##### Lesetext

07.05.2006FDP

WESTERWELLE-Interview für die "SuperIllu"

Berlin. Der FDP-Partei- und Fraktionsvorsitzende DR. GUIDO WESTERWELLE gab der "SuperIllu" (Ausgabe der kommenden Woche) das folgende Interview. Die Fragen stellte DIRK BALLER.

Frage: Der einstige Spaß-Politiker WESTERWELLE ist nun wichtigster Oppositionsführer im großkoalitionären Deutschland. Drückt die Last der Verantwortung?

WESTERWELLE: Dieses Klischee ist nicht mehr spaßig, sondern nur noch albern. Die Ziele der FDP und meiner Person waren jederzeit unverändert ernst. Daß ich als rheinischer Liberaler mit Fröhlichkeit meine Arbeit verrichte, will ich nicht verschweigen.

Frage: Es ist jedenfalls mehr Arbeit geworden, seit Sie zusätzlich zum Parteivorsitz auch noch den Fraktionsvorsitz von WOLFGANG GERHARDT übernommen haben…

WESTERWELLE: Ich habe eine gehörige Portion Respekt vor der Aufgabe, die stärkste Oppositionsfraktion im Bundestag anzuführen. Anders als in der vorigen Legislaturperiode droht jetzt nicht mehr der Schatten einer größeren Oppositionsfraktion, sondern wir müssen so gut arbeiten, daß wir selber Schatten werfen.

Frage: Wie wollen Sie das erreichen, was wird sich unter dem Fraktionschef WESTERWELLE ändern?

##########

**Anforderung A**.
Beantworten Sie anhand des Interviews mit WESTERWELLE folgende Fragen:
(i) Welcher Zeitschrift wurde das Interview gegeben?
(ii) Wer stellte die Fragen?
(iii) Von wem hat WESTERWELLE den Fraktionsvorsitz übernommen?
**Anforderung B**.
Führen Sie das Interview mit WESTERWELLE weiter, und zwar im Anschluss an die zuletzt gestellte Frage.

##### Extrahierte Datensätze

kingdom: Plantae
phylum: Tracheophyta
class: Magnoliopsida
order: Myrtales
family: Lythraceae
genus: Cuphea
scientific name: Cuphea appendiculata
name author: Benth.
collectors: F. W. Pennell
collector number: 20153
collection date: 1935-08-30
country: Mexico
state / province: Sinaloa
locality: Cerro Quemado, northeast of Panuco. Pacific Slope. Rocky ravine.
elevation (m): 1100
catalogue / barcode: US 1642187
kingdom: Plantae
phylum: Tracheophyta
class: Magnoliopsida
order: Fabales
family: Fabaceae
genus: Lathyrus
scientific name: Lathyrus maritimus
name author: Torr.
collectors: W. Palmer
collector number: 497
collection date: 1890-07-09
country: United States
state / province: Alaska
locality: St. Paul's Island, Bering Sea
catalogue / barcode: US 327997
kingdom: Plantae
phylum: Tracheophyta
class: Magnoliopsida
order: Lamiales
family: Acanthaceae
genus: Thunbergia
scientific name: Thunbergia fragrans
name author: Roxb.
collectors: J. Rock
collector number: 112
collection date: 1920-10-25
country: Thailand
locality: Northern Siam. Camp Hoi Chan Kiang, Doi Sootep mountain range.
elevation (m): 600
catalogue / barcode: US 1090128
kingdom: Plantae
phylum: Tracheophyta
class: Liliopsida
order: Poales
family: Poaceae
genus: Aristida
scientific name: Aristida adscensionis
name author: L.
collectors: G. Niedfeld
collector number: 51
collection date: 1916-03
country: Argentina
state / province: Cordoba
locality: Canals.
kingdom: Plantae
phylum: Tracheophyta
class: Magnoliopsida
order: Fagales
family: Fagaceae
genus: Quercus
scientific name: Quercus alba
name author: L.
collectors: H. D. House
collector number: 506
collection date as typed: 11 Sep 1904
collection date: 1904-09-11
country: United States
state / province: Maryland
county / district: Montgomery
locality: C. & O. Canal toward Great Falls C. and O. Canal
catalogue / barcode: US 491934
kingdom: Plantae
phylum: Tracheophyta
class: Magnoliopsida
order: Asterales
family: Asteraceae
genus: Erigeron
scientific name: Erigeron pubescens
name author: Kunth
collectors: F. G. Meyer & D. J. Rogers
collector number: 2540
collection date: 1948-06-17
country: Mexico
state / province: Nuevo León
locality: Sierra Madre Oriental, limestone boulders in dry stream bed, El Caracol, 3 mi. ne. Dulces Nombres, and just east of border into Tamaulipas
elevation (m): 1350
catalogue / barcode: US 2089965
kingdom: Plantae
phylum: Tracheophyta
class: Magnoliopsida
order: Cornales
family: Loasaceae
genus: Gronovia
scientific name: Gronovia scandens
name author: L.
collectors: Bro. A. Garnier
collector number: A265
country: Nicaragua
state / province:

##########

**Antwort zur Aufgabe A**.
(i) Der "SuperIllu".
(ii) DIRK BALLER.
(iii) Von WOLFGANG GERHARDT.

**Antwort zur Aufgabe B**.
WESTERWELLE: Wir werden unsere Stärken ausbauen. Dazu zählt eine Wirtschaftspolitik, die konsequent auf den Mittelstand setzt und damit Arbeitsplätze schafft, dazu zählt das große Thema der Bürgerrechte genauso wie die Bildungspolitik und eine verläßliche Außenpolitik. Aber wir werden auch auf anderen Feldern unsere Kompetenz verbreitern, etwa in der Kulturpolitik. Und wir werden zeigen - auch auf unserem Parteitag am kommenden Wochenende in Rostock - daß man Umweltschutz intelligenter gestalten kann, als Herr TRITTIN das getan hat. Wir wollen ökologische Marktwirtschaft statt bürokratischer Staatswirtschaft. Eine Umweltpolitik der besten ökologischen Ergebnisse ist besser als eine Umweltpolitik der besten ökologischen Absichten.

Frage: Bitte etwas konkreter!

WESTERWELLE: Wir wollen die Umwelt- und Energiepolitik entideologisieren. Bisher war es doch so: Wer auf regenerative Energien setzt, war reflexhaft gegen Kernkraft - und umgekehrt. Dabei sind beide Extrempositionen Unfug. Wir werben für einen rationalen Energiemix, der den Bedarf einer hoffentlich wieder wachsenden Volkswirtschaft decken kann. Die ideologische Verteufelung einer bestimmten Energiegewinnungsform, die von Rot-Grün mit dem Atomausstiegsbeschluß begonnen wurde und von Schwarz-Rot fortgesetzt wird, können wir uns nicht leisten. Was macht es für einen Sinn, in Deutschland die sichersten Atomkraftwerke der Welt vor der Zeit abzuschalten, nur um am nächsten Tag den Strom aus sehr viel unsichereren und klimaschädlicheren Kraftwerken im Ausland zu importieren?

Frage: Müßte man da nicht konsequenterweise sogar neue Kernkraftwerke bauen?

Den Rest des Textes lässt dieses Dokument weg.